Micron Technology(MU ) gained ground as semiconductor stocks were seen higher on bullish comments from Goldman Sachs on DRAM -- which are memory chips that serve as an indicator of the industry's health. Intel shares were also rising, in part, due to plans to introduce its latest high-speed chip.

In response to Wall Street Journal article that the company is being investigated by the Department of Justice Qwest Communications (Q ) says it has "no reason to believe we are subject of any investigation."

Grocery chain Great Atlantic & Pacific Tea Co. (GAP ), otherwise known as A&P, said it will restate results for two years after an accounting review. The company's 2001 results will be raised to net income of $12.5 million from a loss of $71.9 million. It will also restate 1999 and 2000 figures.

Treasury Market

Treasuries finished lower as investors bid the stock market higher Friday. The latest employment report was not as robust as hoped for, but did little good for bonds.
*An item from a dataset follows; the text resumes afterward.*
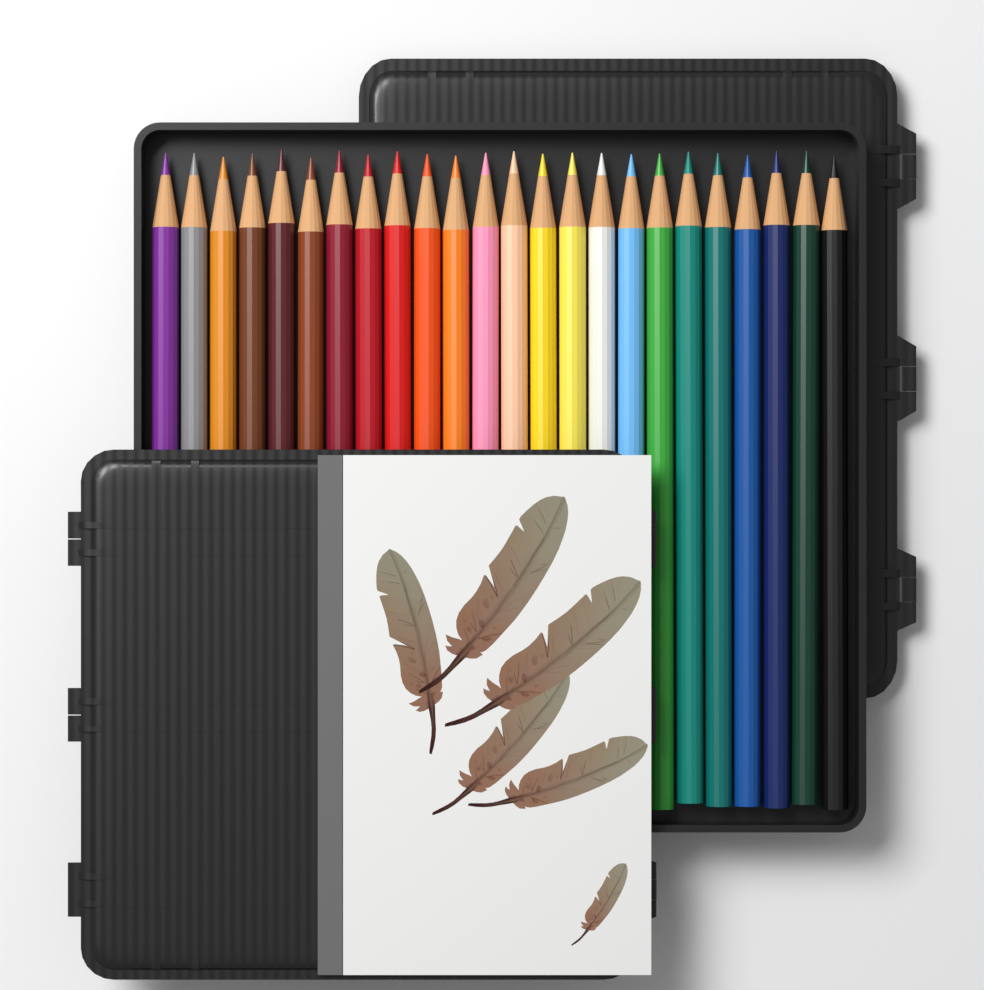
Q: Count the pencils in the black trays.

In economic news Friday, the June employment update showed a rise in non-farm payrolls by 36,000, which is less than S&P's expectation of a rise of 70,000. The unemployment rate rose to 5.9% from 5.8% in May. Also, hourly earnings rose 0.4%, a bit more than expected, but not enough to scare the Federal Reserve.

Overall, it was a disappointing report, but not terrible and still consistent with modest growth in the economy, says S&P chief economist David Wyss. The sluggish employment growth will keep the Fed on hold, probably into next year, he says.

World Markets

European stock markets gained ground Friday following the U.S. market's lead. In London, the Financial Times-Stock Exchange 100 index ended up 144.40 points, or 3.23%, to 4,615.60. France's CAC 40 finished higher by 166.15 points, or 4.49%, to 3,863.28. Germany's DAX index was up 4,446.27 points, or 4.41%, to 4,446.27.

Asian markets ended higher. In Japan, the Nikkei 225 index was helped by a rebound in tech stocks. The index jumped 193.28 points, or 1.82%, to 10,826.09. In Hong Kong, the benchmark Hang Seng index gained 40.58 points, or 0.38%, to close at 10,806.16.